Recent unthinkable geopolitical events in the heart of Europe have proved once again that security – physical or computer security, or any other kinds of privacy and safety – has a high priority.
Global Mediator considers IT security policies and processes as an important pillar of any modern organisation. Thus, the company takes every required step to secure both internal and external data-related processes. In this blog post, we would like to focus on some of our corporate procedures and tools that guard the security and integrity of the systems we work on.
“As an organisation, we are clearly ahead of the security curve for an organisation of our size, but in a world increasingly reliant on technologies and information, we do not feel that the safety and security of an organisation’s data assets can be overstated.” – Niсolai Krarup, COO at Global Mediator
Documentation and training
Unfortunately, even now many IT-related organisations lack appropriate focus on the well-organised and structured documentation on IT security. At Global Mediator, we take potential threats and vulnerabilities seriously. Therefore, we keep internal IT Security processes documented as guides and policies available for internal use via the corporate portal. The guide explicitly and thoroughly states, among others, the rules on security of the personnel and company devices, data protection, and IT security maintenance and access control. The rules and policies are binding and make an integral part of the onboarding process. Internal training on IT and cyber security are a common practice at Global Mediator. In case any rules or policies are changed, these changes are clearly communicated and implemented by the teams.
Access control and other security policies
Among others, Global Mediator addresses the following internal IT security aspects that contribute to data protection at the company level.
- IT security rules and scope policies are set and controlled by the organisation (e.g., lock screen timeout or full volume encryption ensured by BitLocker).
- User access at Global Mediator is managed through Active Directory. Depending on the user levels (ranging from IT security manager to team member level or guest level) and roles (global administrator to a general user), the access rights guarantee to what extent certain resources, applications, or services are available for the users.
- The company’s policies directly deal with password management. The passwords to the corporate laptops, services, and resources, as well as personal passwords (optionally), are securely stored in the respective vaults of the Password Keeper manager – a tool, chosen and approved by the IT security management of the company. Our customers may rest assured that no passwords used by our specialists on the customers’ site are ever written and kept on a piece of paper that might be easily lost, destroyed, stolen – whatever. As an additional layer of data security, Global Mediator uses the two-factor authentication (2FA), reasonably promoted by Microsoft.
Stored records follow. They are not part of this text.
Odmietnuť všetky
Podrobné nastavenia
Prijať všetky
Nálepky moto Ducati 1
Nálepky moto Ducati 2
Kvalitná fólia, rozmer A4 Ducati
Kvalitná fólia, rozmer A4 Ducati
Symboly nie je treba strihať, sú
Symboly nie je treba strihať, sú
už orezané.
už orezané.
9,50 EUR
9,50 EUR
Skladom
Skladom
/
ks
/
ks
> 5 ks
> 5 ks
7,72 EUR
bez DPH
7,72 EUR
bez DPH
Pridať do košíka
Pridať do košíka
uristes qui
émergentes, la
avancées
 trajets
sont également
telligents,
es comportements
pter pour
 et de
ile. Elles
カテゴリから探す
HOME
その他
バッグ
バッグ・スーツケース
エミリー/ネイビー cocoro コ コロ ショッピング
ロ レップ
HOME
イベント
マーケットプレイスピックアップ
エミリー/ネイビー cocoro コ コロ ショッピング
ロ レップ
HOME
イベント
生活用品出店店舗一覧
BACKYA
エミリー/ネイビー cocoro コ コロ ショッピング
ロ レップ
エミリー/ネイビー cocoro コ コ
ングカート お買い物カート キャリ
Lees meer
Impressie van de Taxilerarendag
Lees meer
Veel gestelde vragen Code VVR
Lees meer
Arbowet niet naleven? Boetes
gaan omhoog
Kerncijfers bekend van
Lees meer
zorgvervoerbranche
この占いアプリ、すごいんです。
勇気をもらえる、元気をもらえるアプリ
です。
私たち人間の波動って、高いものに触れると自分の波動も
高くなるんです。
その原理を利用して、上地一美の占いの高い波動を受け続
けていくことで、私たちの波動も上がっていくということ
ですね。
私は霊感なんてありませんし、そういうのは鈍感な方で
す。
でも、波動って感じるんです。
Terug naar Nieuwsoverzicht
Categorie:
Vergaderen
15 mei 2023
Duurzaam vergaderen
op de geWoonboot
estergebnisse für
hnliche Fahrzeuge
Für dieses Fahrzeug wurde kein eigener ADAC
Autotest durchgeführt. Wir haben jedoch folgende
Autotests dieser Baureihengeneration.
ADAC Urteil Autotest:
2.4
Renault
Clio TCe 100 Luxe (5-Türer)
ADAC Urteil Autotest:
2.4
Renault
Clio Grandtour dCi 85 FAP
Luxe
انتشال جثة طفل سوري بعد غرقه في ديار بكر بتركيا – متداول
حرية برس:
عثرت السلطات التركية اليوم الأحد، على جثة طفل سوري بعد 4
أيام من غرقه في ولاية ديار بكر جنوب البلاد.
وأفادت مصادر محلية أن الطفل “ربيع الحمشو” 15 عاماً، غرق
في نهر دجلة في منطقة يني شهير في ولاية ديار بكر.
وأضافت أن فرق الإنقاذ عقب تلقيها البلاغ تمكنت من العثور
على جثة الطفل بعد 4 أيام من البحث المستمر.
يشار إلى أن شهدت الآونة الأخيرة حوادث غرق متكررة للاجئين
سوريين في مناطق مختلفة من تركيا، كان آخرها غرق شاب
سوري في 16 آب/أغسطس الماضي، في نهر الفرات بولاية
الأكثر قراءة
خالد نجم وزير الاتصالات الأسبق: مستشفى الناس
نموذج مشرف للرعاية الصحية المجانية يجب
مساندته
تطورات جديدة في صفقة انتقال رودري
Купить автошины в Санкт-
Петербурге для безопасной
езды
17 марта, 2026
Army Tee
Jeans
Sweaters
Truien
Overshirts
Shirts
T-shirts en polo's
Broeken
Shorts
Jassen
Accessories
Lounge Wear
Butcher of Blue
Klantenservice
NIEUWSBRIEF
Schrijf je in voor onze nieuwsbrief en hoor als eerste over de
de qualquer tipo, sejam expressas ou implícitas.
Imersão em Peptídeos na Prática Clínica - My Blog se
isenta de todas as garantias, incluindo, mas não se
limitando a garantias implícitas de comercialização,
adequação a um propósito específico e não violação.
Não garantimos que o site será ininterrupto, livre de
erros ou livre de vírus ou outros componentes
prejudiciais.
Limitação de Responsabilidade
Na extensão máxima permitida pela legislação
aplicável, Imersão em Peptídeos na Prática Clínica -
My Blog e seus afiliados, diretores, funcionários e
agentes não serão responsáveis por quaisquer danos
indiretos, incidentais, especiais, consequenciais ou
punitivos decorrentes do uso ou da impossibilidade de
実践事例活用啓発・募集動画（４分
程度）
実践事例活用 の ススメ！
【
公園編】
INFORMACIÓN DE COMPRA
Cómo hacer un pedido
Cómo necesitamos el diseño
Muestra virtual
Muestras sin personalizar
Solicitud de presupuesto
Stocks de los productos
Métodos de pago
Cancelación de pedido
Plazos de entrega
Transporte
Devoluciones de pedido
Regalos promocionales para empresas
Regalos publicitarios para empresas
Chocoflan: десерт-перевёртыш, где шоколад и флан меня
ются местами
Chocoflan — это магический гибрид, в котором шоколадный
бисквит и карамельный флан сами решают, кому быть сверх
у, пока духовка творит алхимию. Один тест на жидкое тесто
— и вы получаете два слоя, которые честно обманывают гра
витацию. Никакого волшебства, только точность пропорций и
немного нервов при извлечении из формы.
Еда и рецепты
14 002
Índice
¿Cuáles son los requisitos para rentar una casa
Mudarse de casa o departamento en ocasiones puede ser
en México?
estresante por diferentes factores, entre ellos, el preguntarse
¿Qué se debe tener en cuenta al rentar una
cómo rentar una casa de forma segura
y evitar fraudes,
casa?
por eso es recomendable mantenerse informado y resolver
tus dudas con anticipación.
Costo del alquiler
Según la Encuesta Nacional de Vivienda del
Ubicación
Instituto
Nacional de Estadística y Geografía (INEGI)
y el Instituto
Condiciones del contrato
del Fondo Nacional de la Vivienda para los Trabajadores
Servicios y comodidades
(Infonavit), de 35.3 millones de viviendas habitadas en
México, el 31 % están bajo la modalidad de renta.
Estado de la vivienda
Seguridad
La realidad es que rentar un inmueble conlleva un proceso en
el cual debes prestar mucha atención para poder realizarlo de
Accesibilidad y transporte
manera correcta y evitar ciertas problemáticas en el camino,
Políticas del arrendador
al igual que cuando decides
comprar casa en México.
The safety and security of an organisation’s data assets cannot be overstated
“One of the most common mistakes people and organisations make is missing Password Manager Policy. Users create a single password for all corporate resources and applications and in most cases, the same password will be used in the client environment. Lack of policy from the organisation means that the user will not change this password for a long time or even use it forever. The user and the organisation may not be aware that the password has been compromised and that cybercriminals already have access to some resources.”– Oleh Lutskyi, IT Security Manager at Global Mediator
- To leave less room for cyberattacks and data breaches, potentially caused by software security flaws, Global Mediator’s IT security management controls regular software and security updates.
- Instead of the usual password-protected WI-FI network infrastructure, the company relies on secure, flexible WI-FI Enterprise authorisation, which ensures that only staff members and only trusted devices have access to the company network.
- Strict remote working policies – remote users’ access is only allowed through a VPN. Direct access to virtual servers and corporate applications of Global Mediator is only available in the office network.
Secured area of a Microsoft hub
Global Mediator has been a part of the world Dynamics community for a decade now. The company is 98% based on the Microsoft tech stack. Naturally, Global Mediator shares Microsoft’s data protection approaches and uses an extensive range of the technology giant’s security means and tools. All corporate laptops follow a single standard of data security of MS Windows. Identical security configurations are applied to all corporate laptops.
Managing security through ISMS and ISO
Managing our customers’ or our own valuable information is a great responsibility, and one wrong step might result in both financial and reputational damage. Global Mediator’s ISMS helps prevent possible data breaches and guarantees a faster reaction to them, as well as helps reduce the potential impact of cyber breaches. Compliance with the GDPR and following the ISO 27001 standards guard data security, help avoid costly mistakes related to improper IT security and data protection and build trust in Global Mediator as a software engineering house with a well-deserved reputation.